860F.4016/7–445: Telegram

The Acting Secretary of State to the Chargé in Czechoslovakia ( Klieforth )

54. Urtel 44 June 28 and 59 July 4.55 Please deliver note along following lines to Zecho Govt:

US Govt acknowledges receipt of Zecho note of July 3 concerning transfer of German and Hungarian minorities. US Govt has already made its views known to Zecho Govt in note of Jan 31, 1945.55a At that time US Govt stated it fully appreciated injuries suffered by Zecho [Page 1264] at hands of Germans and German minority during past decade and was prepared to examine question in effort to arrive at satisfactory solution. US pointed out that solution will have to take into account broader aspects of problem in relation to future peace and security in Europe as well as particular problems facing Govts responsible for military occupation in Germany.

In view of importance of questions of minority transfers for European peace as a whole, US Govt believes that transfers as proposed in Zecho notes Nov 23, 1944 and July 3, 1945 should be carried out only on organized lines and in accordance with international agreement. US also appreciates importance attached by Zecho Govt to early solution of problem as basis for national rehabilitation and reconstruction. Therefore US Govt is gratified that Zecho Govt is preparing plan for organized transfer of minority population which will take into account particular problems facing Allied powers. If plan is presented immediately upon completion to Control Council Germany and Allied Control Commission Hungary, US Govt confident it will receive immediate consideration by states represented on these bodies and will be discussed with appropriate Zecho authorities. End of summary.

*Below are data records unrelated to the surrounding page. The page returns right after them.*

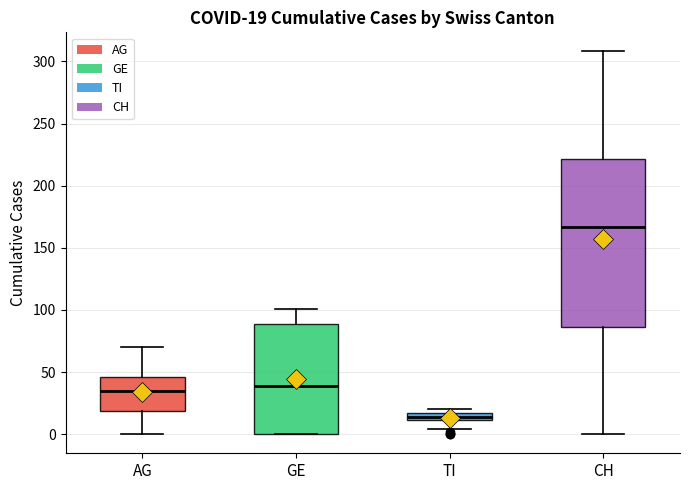

Which box's median line is the lowest?

TI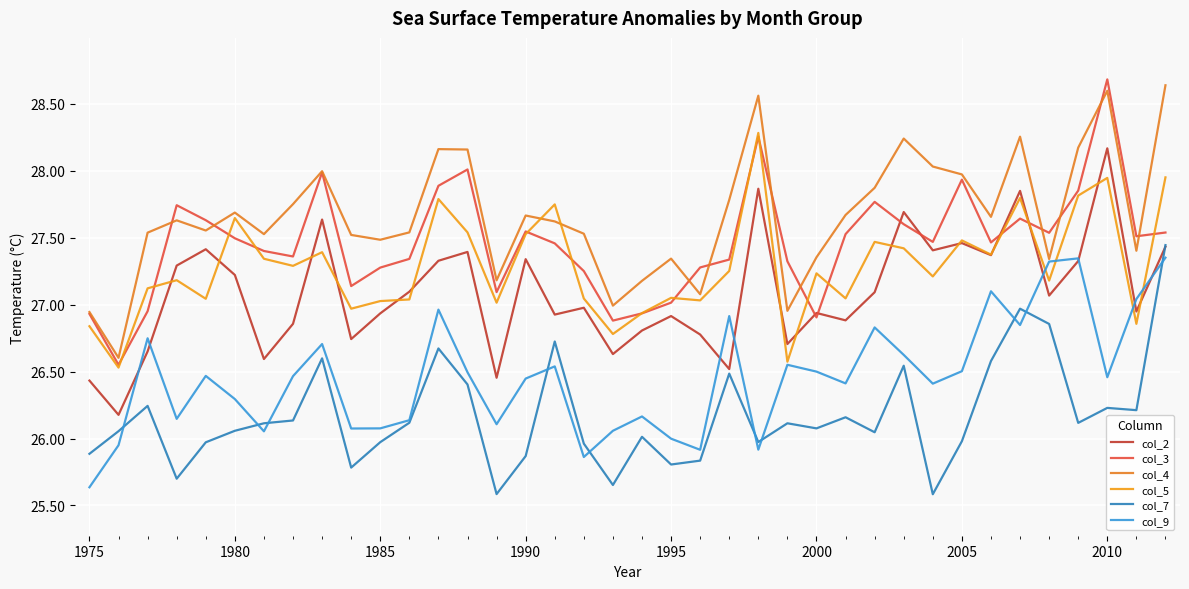

True or false: col_2 and col_4 intersect in this chart.

False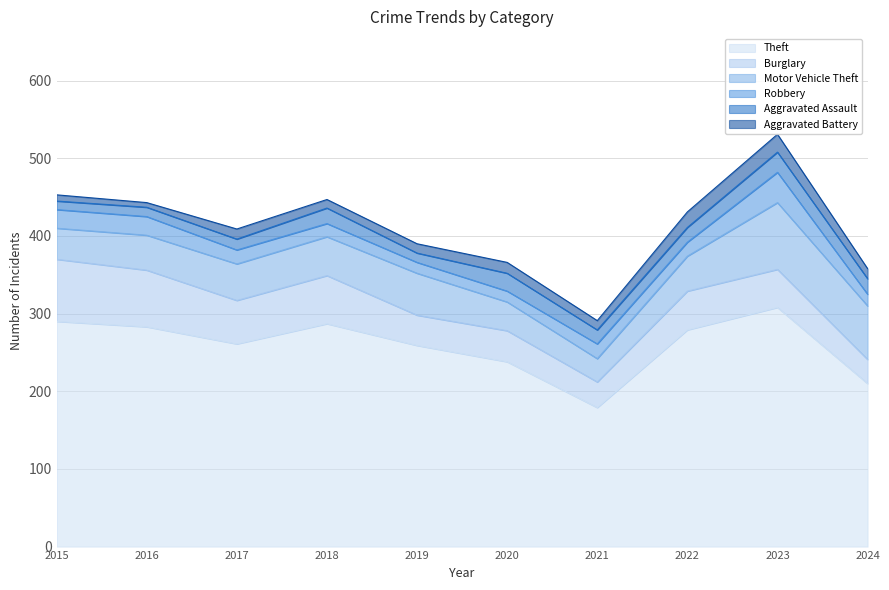

True or false: Aggravated Battery and Motor Vehicle Theft cross at least once.

False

For your background information and possible informal communication in your discretion to Pres Benes, US delegation to Big Three briefed to discuss this question in relation to whole minority problem.56

Grew

[From July 17 to August 2, 1945, President Truman, British Prime Minister Churchill (later, Prime Minister Attlee), and Generalissimo Stalin and their advisers met in conference in Berlin. For the record of the Conference as regards the transfer of German populations from Poland, Czechoslovakia, and Hungary, see Conference of Berlin (Potsdam), volume II, pages 210215, 218221, 248, 262, 333, 335, 383391, 398400, 402, 523524, 536537, and 539. For Conference documents relative to the problem of the transfer of German populations, see ibid., volume I, page 643 and volume II, page 1035. For the decisions of the Berlin Conference regarding the transfer of German populations, see the Protocol of the Proceedings of the Berlin Conference, August 1, 1945, section XIII (XII), ibid., volume II, page 1495, and the Report on the Tripartite Conference of Berlin, August 2, 1945, ibid., page 1511.]

  1. Latter not printed; it transmitted text of the note of July 3 from the Czechoslovak Under-Secretary of State for Foreign Affairs to the American Chargé in Czechoslovakia, p. 1261.
  2. See instruction No. 41, January 16, to the Chargé near the Czechoslovak Government in Exile, p. 1246.
  3. See Briefing Book Paper entitled “Czechoslovakia: Expulsion of Minority Groups”, dated June 23, 1945, prepared by the Department of State for the background information of the United States delegation to the Conference of Berlin, Conference of Berlin (Potsdam), vol. i, p. 643.